What I was really interested in with The Leftovers was this moment when the world starts to heal but it's different than it was before. So I skipped over all that. Sometimes we revisit it in flashbacks on the show like we did in Episode 9 last year ['The Garveys At Their Best,' which takes place in the days leading up to the Departure], and we move around in time over the course of the season this year. So, I don't know that there will ever be a Leftovers spinoff, but I do think we are interested in some of our characters and how they got from Point A to Point B.
Both Perrotta and Lindelof have been clear from day one that there will never be an answer for what caused the Sudden Departure — but that hasn't stopped some viewers from demanding answers.
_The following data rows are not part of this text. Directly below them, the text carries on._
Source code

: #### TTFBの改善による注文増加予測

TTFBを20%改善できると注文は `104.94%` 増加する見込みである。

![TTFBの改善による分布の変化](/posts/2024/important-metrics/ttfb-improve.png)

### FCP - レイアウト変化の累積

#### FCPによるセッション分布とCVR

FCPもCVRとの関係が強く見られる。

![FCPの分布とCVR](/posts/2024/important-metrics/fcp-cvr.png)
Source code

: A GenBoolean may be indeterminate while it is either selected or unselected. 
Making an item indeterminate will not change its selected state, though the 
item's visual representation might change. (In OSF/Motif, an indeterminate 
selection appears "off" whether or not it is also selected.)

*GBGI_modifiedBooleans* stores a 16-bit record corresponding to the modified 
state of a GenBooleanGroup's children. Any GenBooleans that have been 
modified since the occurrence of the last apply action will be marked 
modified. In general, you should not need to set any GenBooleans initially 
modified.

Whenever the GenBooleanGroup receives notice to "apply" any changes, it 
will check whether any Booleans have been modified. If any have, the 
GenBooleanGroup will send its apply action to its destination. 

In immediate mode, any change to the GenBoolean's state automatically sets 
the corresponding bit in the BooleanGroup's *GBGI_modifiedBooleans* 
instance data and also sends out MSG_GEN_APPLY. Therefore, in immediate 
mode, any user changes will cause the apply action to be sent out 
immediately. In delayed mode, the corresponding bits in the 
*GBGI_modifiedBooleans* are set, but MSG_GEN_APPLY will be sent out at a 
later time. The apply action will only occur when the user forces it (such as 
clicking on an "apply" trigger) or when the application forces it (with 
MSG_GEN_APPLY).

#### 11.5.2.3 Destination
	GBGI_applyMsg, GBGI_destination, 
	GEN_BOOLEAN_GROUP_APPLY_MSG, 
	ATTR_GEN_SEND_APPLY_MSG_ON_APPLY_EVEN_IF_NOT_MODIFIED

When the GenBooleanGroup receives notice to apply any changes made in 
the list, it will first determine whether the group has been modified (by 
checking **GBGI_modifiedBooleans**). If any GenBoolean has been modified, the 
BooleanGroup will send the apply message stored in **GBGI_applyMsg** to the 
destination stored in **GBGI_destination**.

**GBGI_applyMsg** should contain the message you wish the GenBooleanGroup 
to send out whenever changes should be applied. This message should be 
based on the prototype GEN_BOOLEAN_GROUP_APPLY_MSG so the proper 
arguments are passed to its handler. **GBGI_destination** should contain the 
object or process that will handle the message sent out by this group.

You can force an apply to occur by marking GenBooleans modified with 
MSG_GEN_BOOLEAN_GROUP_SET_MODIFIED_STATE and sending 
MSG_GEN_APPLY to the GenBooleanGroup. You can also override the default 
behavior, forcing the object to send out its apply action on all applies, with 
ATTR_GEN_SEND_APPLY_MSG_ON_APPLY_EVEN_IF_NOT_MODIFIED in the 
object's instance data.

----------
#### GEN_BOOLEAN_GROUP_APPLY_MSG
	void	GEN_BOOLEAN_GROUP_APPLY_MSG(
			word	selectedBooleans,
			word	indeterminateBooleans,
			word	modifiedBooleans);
Perhaps feeling wary of Lindelof after the answers in Lost's final season (or lack thereof) proved underwhelming to some, the masses have been hesitant to embrace a series constructed around a central mystery it has no intention of solving. But, Perrotta insists that The Leftovers isn't about answering questions — in fact, the show itself is all about the struggle of living in a world with no answers.
"The Departure for me is the irreducible mystery of existence. It's a metaphor for that, the things we can never know, which for me is part of the human condition," he tells Bustle. "Which is why I think some people get so frustrated, they want stories to give them a kind of reassurance that the world is knowable and that they're not sort of at the mercy of forces they don't understand. But, The Leftovers just isn't gonna give them that kind of comfort."
Season 2 of The Leftovers premieres on HBO this Sunday at 9:00 p.m. ET, so we'll all be grappling with the irreducible mystery of existence again in no time.